Service Mesh Integration

For production, use a service mesh like Istio or Linkerd to get automatic mTLS, traffic management, and observability without modifying application code:

# k8s/istio-config.yaml
apiVersion: networking.istio.io/v1beta1
kind: DestinationRule
metadata:
  name: research-agent-dr
spec:
  host: research-agent
  trafficPolicy:
    connectionPool:
      tcp:
        maxConnections: 100
      http:
        h2UpgradePolicy: UPGRADE
    outlierDetection:
      consecutive5xxErrors: 3
      interval: 30s
      baseEjectionTime: 30s
      maxEjectionPercent: 50

FAQ

When should I use gRPC versus REST for agent communication?

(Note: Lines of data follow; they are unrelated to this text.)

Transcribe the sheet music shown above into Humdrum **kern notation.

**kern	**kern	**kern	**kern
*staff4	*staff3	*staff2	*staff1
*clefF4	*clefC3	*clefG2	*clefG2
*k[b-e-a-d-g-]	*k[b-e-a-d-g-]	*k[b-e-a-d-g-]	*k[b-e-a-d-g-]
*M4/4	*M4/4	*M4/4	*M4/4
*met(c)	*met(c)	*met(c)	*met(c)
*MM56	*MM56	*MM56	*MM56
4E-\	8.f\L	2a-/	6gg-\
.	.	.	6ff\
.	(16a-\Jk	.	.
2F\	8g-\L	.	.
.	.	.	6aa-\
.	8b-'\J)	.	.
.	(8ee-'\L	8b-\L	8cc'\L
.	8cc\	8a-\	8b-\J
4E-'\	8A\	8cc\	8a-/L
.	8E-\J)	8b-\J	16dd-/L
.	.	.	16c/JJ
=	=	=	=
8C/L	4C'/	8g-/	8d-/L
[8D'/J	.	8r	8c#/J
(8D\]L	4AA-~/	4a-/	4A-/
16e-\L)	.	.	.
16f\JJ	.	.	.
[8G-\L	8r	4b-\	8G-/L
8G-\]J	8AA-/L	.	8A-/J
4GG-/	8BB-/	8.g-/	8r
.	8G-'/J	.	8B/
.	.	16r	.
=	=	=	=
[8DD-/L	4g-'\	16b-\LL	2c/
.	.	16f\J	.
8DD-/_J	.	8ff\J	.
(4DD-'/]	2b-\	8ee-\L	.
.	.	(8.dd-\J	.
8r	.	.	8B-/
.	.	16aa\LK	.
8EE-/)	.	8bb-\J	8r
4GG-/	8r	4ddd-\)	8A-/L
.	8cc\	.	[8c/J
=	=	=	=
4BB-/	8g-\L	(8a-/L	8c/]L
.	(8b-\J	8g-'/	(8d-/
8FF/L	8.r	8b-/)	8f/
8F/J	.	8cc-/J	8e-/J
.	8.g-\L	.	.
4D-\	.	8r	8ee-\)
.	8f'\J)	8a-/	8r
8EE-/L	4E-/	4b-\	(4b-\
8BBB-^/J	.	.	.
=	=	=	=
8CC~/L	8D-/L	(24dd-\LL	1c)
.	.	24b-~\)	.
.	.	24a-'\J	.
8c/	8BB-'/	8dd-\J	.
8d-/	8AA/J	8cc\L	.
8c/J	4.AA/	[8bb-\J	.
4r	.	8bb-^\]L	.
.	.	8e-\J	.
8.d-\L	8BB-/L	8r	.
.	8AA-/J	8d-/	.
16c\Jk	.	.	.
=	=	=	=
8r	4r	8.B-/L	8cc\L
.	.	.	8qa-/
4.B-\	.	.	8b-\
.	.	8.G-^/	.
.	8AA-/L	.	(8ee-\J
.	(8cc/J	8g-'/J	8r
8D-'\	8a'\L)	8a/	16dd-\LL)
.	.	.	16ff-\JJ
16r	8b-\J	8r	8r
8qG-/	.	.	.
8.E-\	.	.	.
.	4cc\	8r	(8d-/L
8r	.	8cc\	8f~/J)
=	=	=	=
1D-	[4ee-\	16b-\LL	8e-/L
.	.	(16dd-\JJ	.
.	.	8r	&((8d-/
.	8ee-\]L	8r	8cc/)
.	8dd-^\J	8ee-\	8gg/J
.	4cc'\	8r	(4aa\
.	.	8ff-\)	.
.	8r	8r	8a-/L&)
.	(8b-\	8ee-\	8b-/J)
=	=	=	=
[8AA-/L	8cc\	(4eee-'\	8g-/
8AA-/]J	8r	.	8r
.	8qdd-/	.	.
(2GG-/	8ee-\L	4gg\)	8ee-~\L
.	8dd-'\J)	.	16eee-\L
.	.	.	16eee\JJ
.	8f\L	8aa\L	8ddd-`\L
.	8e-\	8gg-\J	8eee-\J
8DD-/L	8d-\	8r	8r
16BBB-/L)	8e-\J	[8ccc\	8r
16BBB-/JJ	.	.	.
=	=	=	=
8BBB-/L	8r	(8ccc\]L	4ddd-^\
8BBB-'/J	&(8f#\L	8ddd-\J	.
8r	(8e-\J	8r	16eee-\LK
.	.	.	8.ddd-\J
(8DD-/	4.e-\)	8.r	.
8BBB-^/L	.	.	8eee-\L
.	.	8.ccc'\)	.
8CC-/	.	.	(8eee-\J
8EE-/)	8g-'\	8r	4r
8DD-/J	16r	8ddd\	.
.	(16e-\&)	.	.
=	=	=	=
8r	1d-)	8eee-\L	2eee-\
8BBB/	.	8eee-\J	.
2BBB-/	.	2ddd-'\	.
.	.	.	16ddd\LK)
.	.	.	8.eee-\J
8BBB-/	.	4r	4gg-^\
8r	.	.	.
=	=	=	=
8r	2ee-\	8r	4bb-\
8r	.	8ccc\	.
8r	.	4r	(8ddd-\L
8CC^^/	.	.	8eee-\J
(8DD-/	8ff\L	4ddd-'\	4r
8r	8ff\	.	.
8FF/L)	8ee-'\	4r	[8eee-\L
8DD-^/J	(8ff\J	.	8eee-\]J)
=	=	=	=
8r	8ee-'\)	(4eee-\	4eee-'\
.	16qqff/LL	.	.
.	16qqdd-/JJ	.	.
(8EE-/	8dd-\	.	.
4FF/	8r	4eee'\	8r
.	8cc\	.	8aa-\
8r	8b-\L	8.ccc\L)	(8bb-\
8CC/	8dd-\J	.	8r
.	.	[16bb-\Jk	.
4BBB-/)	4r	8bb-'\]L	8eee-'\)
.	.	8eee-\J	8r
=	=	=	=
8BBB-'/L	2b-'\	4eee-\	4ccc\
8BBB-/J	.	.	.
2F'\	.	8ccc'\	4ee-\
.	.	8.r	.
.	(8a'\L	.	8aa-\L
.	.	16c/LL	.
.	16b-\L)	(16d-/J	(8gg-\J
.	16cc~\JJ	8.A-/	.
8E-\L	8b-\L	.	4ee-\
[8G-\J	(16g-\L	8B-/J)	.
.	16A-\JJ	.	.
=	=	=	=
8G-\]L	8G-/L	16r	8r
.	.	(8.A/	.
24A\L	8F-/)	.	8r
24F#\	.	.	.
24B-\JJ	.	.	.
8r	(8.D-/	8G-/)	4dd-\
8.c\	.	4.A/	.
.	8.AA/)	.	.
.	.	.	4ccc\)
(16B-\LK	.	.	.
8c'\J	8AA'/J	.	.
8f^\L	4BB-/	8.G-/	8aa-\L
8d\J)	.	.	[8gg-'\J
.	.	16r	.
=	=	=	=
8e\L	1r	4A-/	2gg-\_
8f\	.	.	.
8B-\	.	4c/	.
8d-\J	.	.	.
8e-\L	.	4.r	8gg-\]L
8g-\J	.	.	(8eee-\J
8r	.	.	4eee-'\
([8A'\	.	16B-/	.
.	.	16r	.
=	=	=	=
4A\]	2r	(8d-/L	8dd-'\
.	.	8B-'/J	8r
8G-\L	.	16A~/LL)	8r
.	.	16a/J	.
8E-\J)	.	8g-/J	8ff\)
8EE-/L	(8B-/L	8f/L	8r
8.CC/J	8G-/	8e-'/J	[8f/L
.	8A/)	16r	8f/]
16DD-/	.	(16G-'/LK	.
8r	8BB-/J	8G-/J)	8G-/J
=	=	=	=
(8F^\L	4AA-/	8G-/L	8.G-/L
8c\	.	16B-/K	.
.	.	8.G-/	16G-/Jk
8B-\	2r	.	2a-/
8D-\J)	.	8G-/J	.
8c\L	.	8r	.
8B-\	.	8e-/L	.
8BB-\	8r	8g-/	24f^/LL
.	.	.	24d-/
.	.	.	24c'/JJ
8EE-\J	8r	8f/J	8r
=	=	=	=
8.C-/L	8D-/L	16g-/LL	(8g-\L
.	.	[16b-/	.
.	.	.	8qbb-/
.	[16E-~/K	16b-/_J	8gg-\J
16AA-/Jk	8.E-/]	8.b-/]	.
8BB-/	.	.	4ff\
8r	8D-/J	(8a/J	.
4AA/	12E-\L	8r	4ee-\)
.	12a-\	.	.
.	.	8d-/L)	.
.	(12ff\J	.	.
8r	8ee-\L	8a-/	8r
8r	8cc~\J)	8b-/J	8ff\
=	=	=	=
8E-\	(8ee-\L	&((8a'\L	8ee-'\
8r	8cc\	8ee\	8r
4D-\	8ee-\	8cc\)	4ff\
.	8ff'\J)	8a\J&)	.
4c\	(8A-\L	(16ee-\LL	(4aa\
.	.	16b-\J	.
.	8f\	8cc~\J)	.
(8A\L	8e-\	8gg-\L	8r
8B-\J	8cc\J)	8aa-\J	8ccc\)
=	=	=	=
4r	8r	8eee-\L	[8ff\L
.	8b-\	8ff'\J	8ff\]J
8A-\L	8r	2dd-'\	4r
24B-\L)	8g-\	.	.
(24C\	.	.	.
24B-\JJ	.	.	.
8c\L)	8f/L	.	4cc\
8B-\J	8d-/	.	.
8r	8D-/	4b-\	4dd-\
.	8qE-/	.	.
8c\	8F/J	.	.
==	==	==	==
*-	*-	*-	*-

Use gRPC for internal agent-to-agent communication where you control both sides. It provides type safety through Protocol Buffers, streaming support for long-running agent tasks, and significantly lower overhead than JSON-based REST. Use REST only for external-facing APIs where clients may not support gRPC.

How do I handle agent service discovery in Kubernetes?

Kubernetes provides built-in service discovery via DNS. When you create a Service resource for each agent, other pods can reach it at agent-name.namespace.svc.cluster.local. For more advanced routing, use a service mesh that provides weighted routing, canary deployments, and automatic retries.

What is the right number of replicas for each agent service?

Start with 2 replicas for high availability and scale based on observed latency and queue depth. Agent services that call LLM APIs are typically IO-bound, so they can handle many concurrent requests per replica. Monitor the p99 latency and scale up when it exceeds your SLA.

How do I test a microservices agent system locally?

Use Docker Compose to run all services locally. Define each agent as a service in docker-compose.yml with the same environment variables as production. For the gRPC connections, use the Docker Compose service names as hostnames. This gives you a realistic local environment without needing Kubernetes.